Underneath, a built-in scarf lends an Abolitionist flair to a simple cotton long sleeve and embroidered chains with shredded paper fibers, run the lengths of black, oxblood, sky and canary T shirts and turtlenecks — continuing beyond the garment’s end in an Tzitzit fringe.
Images of Black cowboys are stamped by a vintage graphic language applied like a cattle brand. Graphics are cut off, misplaced and reassembled into jersey dress shirts; simple T’s, scarves and hoodies — interrupted by stripes and blocks of knit, denim, thermal, leather.
A thick, house-milled thermal, runs throughout; in our basics as thumbhole thermals and long johns, mock-necked unisex halter tops, hooded jumpers and signature asymmetrical tank tops. It slashes stripes into graphic shirts and finds its way into our denim as the legs to a pair of daisy dukes, and the upper quarter of a pair of corduroy slacks, tailored in a perpetual sag.
BLACK LIVES MATTER
TELFAR FW2019 “COUNTRY” is presented in celebration of Black Future(s) Month, an initiative of Black Lives Matter — a partnership we are commemorating with a collaborative T Shirt available for purchase in their shop. Celebrated annually in the month of February and in conjunction with Black History Month, Black Lives Matter Arts+Culture X Black Futures Month challenges us to envision and construct a world where Black people are liberated, a world where we are free. Black Lives Matter Arts+Culture X Black Futures Month will change the way we see the world and we see ourselves — free from white supremacy and oppression.
FW 2019 is made possible and marks the beginning of TELFAR’s partnership with the original Italian streetwear legends SLAM JAM (Stussy/Nappa by Martine Rose, etc) — deepening their commitment to the culture behind the commerce of streetwear. The collection will be available for press to see at the Slam Jam showroom which has been art directed by TELFAR, occupying the iconic First National Bank building on the corner of Canal and Broadway with a two story installation in collaboration with Kaleidoscope Magazine, featuring a performance by Onyx Collective and an active studio for the artist Travis Fish.
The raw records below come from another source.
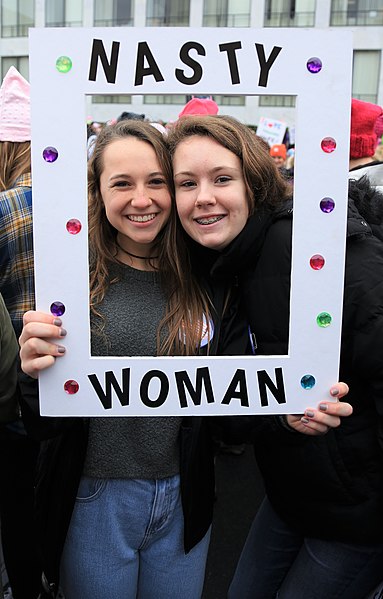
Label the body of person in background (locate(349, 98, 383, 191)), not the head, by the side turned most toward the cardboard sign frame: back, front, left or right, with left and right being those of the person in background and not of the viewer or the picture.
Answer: back

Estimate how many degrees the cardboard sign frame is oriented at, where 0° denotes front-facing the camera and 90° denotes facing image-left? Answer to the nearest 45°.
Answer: approximately 0°

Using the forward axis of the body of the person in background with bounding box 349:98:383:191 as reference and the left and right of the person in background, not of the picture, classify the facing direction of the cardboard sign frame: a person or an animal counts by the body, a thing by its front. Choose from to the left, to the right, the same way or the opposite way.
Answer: the opposite way

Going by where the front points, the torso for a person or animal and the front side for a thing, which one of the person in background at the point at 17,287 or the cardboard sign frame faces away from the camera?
the person in background

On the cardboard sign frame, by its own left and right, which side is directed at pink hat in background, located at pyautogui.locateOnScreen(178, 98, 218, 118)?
back

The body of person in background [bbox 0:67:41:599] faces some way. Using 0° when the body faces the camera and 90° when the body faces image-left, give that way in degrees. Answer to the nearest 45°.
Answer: approximately 180°

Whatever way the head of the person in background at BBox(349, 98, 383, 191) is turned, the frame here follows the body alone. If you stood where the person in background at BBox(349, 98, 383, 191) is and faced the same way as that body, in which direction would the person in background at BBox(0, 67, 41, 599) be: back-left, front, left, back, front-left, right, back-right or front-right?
back-left

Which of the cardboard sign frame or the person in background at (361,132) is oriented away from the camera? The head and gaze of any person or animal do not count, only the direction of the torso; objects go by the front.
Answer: the person in background

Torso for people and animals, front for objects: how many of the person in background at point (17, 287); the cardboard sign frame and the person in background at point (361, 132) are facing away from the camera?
2

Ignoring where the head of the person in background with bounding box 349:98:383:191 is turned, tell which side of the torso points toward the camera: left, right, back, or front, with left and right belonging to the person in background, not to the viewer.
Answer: back

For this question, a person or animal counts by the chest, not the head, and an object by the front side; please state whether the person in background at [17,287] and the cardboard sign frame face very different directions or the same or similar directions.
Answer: very different directions

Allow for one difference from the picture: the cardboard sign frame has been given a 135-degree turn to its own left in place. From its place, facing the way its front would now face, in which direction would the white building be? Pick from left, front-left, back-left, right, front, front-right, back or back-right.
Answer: front-left

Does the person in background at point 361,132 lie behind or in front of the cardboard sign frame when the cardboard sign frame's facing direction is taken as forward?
behind
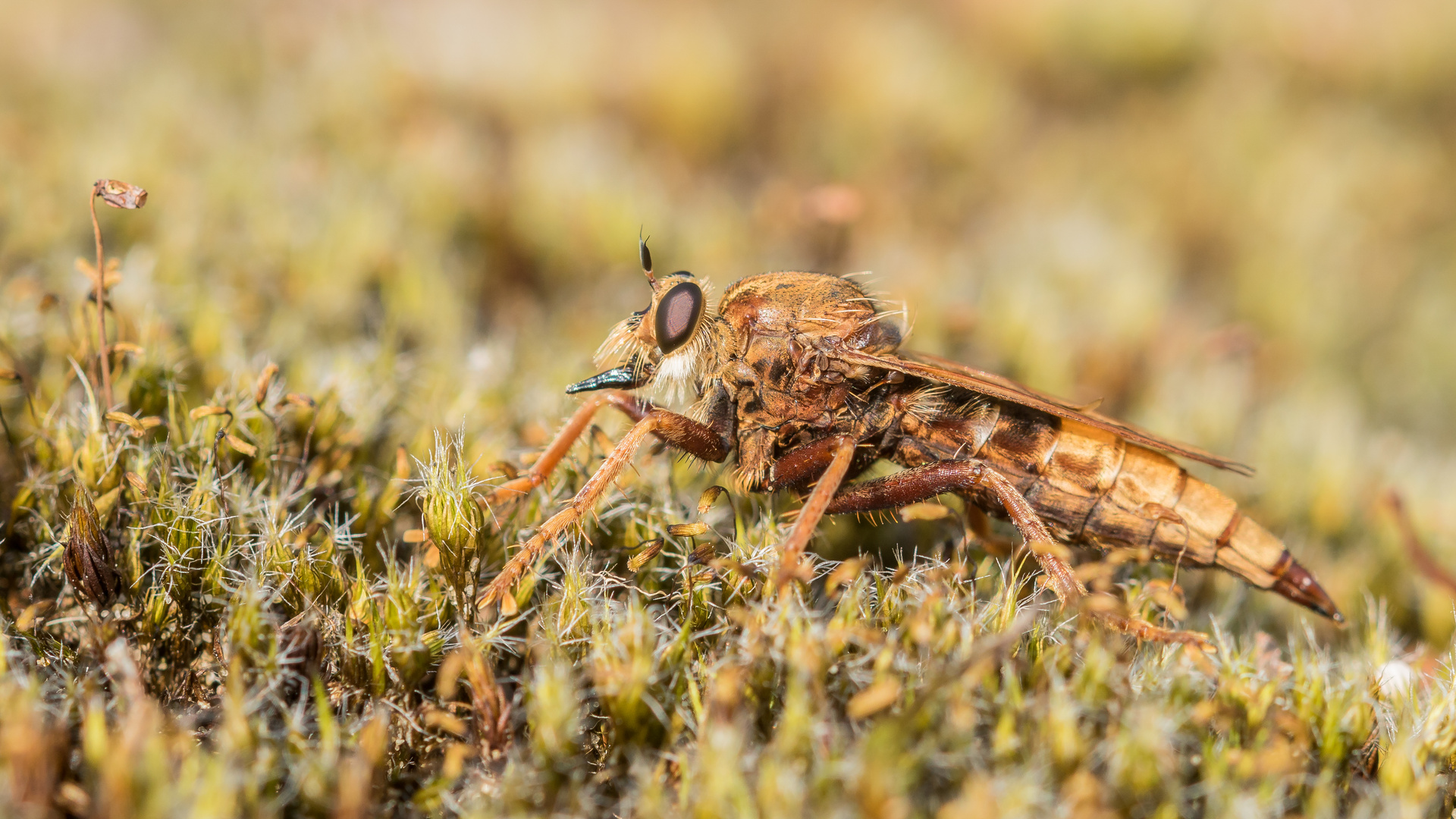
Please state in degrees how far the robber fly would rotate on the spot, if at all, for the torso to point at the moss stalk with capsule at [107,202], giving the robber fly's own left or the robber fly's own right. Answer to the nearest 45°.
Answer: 0° — it already faces it

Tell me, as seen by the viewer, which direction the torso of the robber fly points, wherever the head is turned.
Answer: to the viewer's left

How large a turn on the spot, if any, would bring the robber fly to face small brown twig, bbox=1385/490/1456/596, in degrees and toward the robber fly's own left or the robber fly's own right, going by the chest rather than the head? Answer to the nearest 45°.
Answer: approximately 180°

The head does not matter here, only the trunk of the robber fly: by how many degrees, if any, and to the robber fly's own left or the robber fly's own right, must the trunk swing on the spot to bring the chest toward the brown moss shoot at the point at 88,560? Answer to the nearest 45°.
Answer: approximately 45° to the robber fly's own left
For the second season TELFAR partners with Budweiser — the perfect pairing for our claim on the heart of Americana. This season we integrate their iconic imagery into cowboy boots, belt buckles and more — and integrate the dramatic video of our performance into a large scale project planned for 2019.
TELFAR and White Castle are almost synonymous at this point — having designed the uniforms for the classic American fast food chain for the past three years, no TELFAR party is complete without White Castle sliders on hand. This year we continue the partnership and our work together for the Robert F Kennedy Human Rights Fund — which pays bail for minors held pre-trial on Rikers Island with the next iteration of our sold-out LEFRAK streetwear capsule slated for release in White Castle locations nationwide this fall.
Become a queer, Liberian-American eighteen year old, travel back to 2004 and establish a 100% unisex fashion line in New York City. Try to make clothes that do not exist on the market — just as you don’t exist in the world. Try to make pure garments without the ornament of gender, race, class; high and low; male or female. Don’t have any money. Find your inspiration from not just the best clothes but the most clothes: the material reality of clothes, as a flow of communication, as a form of pollution; be as inspired by Old Navy as Helmut Lang. Persist for a decade despite being ignored. If the road is closed to you — cut a new one. If you can’t get into stores, get into museums. Design the uniforms for 10,000 employees of White Castle. Win the CFDA/Vogue Fashion Fund. Keep your family close, ignore the bullsh*t. Good luck — lot’s of love.